This week marks ten years since Pope Benedict XVI's visit to the UK.
Benedict spent four days here in 2010 from September 16 to September 19 when he visited to beatify Cardinal John Henry Newman, a nineteenth century English theologian and poet.
However, it seems highly unlikely another papal visit will happen for many years to come, according to leading papal biographer, Austen Ivereigh.
Ivereigh, a biographer of Pope Francis, told Premier he remembers the weeks leading up to Benedict's visit as being very turbulent with a lot of demonstrations but the visit itself: "went off beautifully and calmly and hearts were opened."
After flying firstly to Scotland on September 16, where he was received by the Queen, the following day Benedict appeared at Westminster Hall where he addressed politicians and business leaders.
On the evening of September 17 he took part in a service of Evening Prayer with the Archbishop of Canterbury.
It was the first papal visit to the UK since 1982. Pope John Paul II's visit in late May of that year included an address at York racecourse when he spoke to nearly two hundred thousand people.

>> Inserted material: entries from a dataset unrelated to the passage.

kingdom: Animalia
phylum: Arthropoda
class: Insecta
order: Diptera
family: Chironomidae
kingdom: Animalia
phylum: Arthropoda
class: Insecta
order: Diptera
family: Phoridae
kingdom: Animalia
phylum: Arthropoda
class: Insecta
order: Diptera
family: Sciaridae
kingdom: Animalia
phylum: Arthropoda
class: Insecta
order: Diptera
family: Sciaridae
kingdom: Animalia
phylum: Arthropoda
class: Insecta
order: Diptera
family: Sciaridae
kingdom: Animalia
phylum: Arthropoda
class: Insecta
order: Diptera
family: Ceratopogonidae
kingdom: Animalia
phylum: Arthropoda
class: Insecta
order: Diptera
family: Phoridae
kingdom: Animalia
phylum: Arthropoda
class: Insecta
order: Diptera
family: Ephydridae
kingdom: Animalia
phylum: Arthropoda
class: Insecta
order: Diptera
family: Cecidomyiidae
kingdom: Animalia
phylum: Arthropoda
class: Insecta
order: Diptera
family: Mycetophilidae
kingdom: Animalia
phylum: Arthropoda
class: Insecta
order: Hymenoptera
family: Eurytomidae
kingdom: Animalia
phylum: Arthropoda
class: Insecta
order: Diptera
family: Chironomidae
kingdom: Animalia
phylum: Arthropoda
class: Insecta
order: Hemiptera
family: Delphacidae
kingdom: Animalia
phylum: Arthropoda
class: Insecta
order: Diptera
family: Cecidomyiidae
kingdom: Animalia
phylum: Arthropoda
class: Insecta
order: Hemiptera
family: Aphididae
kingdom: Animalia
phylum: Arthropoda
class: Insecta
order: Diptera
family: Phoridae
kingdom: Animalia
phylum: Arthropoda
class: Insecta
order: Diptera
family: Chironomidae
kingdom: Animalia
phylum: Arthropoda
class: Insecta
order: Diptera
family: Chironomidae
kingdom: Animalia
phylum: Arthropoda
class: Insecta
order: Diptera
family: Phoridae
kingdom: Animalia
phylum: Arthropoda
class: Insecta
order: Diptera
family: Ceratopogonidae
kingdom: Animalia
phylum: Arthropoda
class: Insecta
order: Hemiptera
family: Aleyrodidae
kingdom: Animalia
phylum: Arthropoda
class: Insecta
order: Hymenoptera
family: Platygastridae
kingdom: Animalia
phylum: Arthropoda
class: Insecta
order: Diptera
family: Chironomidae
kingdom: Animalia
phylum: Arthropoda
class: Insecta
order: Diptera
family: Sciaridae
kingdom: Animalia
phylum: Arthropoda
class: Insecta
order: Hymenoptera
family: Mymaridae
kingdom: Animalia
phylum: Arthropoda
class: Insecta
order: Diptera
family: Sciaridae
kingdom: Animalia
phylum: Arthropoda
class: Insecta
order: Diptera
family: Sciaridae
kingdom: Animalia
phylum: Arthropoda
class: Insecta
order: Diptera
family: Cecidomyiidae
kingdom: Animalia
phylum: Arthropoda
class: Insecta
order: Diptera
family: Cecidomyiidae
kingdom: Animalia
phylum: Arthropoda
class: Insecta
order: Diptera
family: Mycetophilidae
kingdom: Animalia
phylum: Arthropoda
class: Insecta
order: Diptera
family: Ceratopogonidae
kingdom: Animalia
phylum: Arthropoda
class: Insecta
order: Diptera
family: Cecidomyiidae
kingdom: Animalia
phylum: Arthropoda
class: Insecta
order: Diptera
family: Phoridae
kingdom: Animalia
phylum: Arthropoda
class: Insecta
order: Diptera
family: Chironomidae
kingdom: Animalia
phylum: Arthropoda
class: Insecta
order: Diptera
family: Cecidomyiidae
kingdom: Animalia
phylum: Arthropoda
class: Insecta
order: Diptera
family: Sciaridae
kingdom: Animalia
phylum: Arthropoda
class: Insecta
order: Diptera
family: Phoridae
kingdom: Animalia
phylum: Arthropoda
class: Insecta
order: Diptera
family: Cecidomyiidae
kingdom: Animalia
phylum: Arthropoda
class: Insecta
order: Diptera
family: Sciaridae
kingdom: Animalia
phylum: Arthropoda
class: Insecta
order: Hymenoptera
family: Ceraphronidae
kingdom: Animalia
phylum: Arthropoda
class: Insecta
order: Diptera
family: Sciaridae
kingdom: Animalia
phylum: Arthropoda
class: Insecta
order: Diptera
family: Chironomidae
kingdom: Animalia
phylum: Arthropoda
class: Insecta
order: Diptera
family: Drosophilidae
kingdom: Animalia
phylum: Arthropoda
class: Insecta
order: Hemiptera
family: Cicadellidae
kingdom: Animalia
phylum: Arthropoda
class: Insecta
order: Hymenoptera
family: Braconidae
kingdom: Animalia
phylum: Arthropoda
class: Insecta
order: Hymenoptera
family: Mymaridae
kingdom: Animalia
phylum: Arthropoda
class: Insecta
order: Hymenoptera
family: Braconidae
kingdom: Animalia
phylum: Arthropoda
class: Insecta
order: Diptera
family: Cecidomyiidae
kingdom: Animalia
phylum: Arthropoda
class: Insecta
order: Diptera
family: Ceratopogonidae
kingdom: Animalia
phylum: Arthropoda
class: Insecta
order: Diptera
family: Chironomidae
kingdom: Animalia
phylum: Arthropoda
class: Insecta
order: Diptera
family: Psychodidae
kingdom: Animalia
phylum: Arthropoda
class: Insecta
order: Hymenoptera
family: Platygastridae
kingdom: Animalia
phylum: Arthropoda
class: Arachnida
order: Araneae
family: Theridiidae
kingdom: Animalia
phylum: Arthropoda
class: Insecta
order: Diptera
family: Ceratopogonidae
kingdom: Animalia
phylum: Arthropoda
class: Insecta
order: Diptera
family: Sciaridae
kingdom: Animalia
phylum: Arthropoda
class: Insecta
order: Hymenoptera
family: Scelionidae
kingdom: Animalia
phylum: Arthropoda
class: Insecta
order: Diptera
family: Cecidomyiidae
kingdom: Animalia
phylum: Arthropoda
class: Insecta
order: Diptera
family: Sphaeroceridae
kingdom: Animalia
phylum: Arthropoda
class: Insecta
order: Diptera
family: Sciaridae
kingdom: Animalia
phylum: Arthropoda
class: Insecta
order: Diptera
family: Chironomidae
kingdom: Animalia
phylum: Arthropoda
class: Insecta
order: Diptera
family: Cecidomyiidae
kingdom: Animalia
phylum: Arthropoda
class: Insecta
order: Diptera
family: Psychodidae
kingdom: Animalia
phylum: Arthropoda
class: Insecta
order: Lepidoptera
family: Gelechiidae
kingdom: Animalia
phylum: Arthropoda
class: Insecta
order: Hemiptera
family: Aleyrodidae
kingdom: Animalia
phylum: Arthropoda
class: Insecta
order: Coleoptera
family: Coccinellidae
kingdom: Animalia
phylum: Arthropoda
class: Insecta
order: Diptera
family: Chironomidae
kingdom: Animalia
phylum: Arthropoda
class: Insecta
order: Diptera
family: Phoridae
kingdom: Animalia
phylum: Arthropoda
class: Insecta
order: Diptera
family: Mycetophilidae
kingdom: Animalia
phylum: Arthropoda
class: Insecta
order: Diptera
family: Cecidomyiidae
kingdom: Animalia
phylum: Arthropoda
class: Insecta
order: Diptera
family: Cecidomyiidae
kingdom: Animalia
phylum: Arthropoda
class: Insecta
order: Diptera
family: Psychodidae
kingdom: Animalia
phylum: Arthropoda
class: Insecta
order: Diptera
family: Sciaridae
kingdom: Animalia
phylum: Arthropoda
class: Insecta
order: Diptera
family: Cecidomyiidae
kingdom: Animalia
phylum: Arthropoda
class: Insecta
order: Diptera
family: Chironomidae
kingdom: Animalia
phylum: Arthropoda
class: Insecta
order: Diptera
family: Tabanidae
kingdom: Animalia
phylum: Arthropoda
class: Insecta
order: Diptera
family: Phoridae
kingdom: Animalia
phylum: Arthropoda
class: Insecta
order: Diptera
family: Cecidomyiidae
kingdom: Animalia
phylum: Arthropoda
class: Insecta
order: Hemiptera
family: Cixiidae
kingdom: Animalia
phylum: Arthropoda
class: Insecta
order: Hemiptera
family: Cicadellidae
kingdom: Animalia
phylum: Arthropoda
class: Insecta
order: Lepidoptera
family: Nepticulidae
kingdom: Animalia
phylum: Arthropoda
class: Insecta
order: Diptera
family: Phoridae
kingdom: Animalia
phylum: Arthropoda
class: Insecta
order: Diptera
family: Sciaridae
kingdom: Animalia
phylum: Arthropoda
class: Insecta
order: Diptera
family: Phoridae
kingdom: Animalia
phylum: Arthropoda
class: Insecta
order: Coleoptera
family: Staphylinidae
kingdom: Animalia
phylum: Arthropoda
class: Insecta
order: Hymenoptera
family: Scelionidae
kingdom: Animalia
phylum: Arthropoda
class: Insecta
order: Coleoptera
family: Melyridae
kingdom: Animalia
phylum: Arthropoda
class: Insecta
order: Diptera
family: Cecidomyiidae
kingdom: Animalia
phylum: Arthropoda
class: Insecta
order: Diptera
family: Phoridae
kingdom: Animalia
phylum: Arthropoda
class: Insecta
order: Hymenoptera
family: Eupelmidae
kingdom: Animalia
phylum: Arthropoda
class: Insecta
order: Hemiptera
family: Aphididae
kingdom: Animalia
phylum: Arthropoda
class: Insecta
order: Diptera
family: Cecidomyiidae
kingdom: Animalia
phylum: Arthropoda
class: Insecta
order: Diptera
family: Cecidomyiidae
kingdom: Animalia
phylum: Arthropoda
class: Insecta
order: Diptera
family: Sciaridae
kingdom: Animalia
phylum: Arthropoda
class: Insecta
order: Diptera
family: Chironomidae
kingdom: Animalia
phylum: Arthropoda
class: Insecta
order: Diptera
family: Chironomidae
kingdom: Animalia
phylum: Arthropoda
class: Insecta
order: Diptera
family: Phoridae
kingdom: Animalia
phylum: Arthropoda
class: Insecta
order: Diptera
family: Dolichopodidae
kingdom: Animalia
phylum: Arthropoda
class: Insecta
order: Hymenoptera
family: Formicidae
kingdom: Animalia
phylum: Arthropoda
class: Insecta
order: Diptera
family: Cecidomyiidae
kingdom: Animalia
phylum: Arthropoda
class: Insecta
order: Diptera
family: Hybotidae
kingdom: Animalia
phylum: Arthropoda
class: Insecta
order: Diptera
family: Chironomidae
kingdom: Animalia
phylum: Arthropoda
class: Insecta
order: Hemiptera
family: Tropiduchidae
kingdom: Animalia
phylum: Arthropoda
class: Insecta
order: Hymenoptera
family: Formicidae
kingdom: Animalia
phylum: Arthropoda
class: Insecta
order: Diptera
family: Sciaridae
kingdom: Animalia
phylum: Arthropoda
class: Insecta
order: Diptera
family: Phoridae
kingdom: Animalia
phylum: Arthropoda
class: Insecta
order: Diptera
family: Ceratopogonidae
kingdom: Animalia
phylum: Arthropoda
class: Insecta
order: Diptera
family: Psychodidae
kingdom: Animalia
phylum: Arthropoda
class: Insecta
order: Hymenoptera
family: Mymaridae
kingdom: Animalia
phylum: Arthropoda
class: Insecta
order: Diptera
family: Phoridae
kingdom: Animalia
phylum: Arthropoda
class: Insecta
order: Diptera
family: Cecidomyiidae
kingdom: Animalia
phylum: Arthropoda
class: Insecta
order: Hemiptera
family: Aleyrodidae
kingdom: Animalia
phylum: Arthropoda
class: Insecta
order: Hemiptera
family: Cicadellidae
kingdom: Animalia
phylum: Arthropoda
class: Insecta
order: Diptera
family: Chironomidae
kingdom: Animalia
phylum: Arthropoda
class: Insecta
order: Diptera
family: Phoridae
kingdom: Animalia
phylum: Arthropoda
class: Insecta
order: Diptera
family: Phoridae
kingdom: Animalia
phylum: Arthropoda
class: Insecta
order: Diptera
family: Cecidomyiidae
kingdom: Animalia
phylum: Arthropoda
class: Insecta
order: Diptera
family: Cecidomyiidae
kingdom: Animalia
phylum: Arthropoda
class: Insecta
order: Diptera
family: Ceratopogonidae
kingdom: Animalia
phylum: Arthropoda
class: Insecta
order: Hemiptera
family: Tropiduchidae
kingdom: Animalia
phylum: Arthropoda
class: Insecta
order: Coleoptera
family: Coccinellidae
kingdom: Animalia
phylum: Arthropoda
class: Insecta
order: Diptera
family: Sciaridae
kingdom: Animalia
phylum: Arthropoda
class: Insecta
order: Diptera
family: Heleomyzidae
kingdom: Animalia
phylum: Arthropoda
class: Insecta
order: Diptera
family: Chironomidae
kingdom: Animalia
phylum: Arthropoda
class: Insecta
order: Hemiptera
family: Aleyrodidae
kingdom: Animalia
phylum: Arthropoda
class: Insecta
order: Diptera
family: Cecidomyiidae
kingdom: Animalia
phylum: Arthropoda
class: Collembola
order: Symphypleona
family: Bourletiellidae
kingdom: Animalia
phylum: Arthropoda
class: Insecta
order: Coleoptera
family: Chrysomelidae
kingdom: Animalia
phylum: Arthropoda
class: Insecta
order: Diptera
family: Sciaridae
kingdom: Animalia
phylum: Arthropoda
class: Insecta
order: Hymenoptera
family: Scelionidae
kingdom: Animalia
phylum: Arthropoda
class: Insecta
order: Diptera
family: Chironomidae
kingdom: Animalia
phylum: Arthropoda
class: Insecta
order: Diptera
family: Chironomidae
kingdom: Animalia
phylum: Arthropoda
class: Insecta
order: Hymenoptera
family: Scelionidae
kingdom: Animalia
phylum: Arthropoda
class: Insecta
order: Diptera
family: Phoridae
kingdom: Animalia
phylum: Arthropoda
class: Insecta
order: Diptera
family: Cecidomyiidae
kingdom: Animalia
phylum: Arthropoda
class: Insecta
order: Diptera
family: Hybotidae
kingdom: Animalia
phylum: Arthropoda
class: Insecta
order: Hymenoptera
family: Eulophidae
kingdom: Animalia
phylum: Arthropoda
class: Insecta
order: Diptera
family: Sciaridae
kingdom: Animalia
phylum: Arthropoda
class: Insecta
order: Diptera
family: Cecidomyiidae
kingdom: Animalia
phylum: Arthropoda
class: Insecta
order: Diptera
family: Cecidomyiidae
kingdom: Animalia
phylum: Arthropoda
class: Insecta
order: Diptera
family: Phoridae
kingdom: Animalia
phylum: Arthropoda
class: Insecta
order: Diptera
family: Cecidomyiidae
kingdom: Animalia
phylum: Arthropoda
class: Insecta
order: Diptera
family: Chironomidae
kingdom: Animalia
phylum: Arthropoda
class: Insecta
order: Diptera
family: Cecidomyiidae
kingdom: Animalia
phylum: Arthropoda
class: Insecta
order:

Papal visits to the UK have been historically rare and the coronavirus pandemic will make another visit even less likely for years to come.
Austen Ivereigh told Premier: "If you had asked me before the outbreak of coronavirus, how likely was it that we would have another papal visit soon I would say extremely unlikely and now obviously with COVID, one has to say impossible at least inconceivable certainly at least for the next years."
Meanwhile Pope Francis resumed limited public audiences on September 2nd, six months after halting the practice because of the coronavirus crisis. The public audiences are socially distanced and attendees are masked.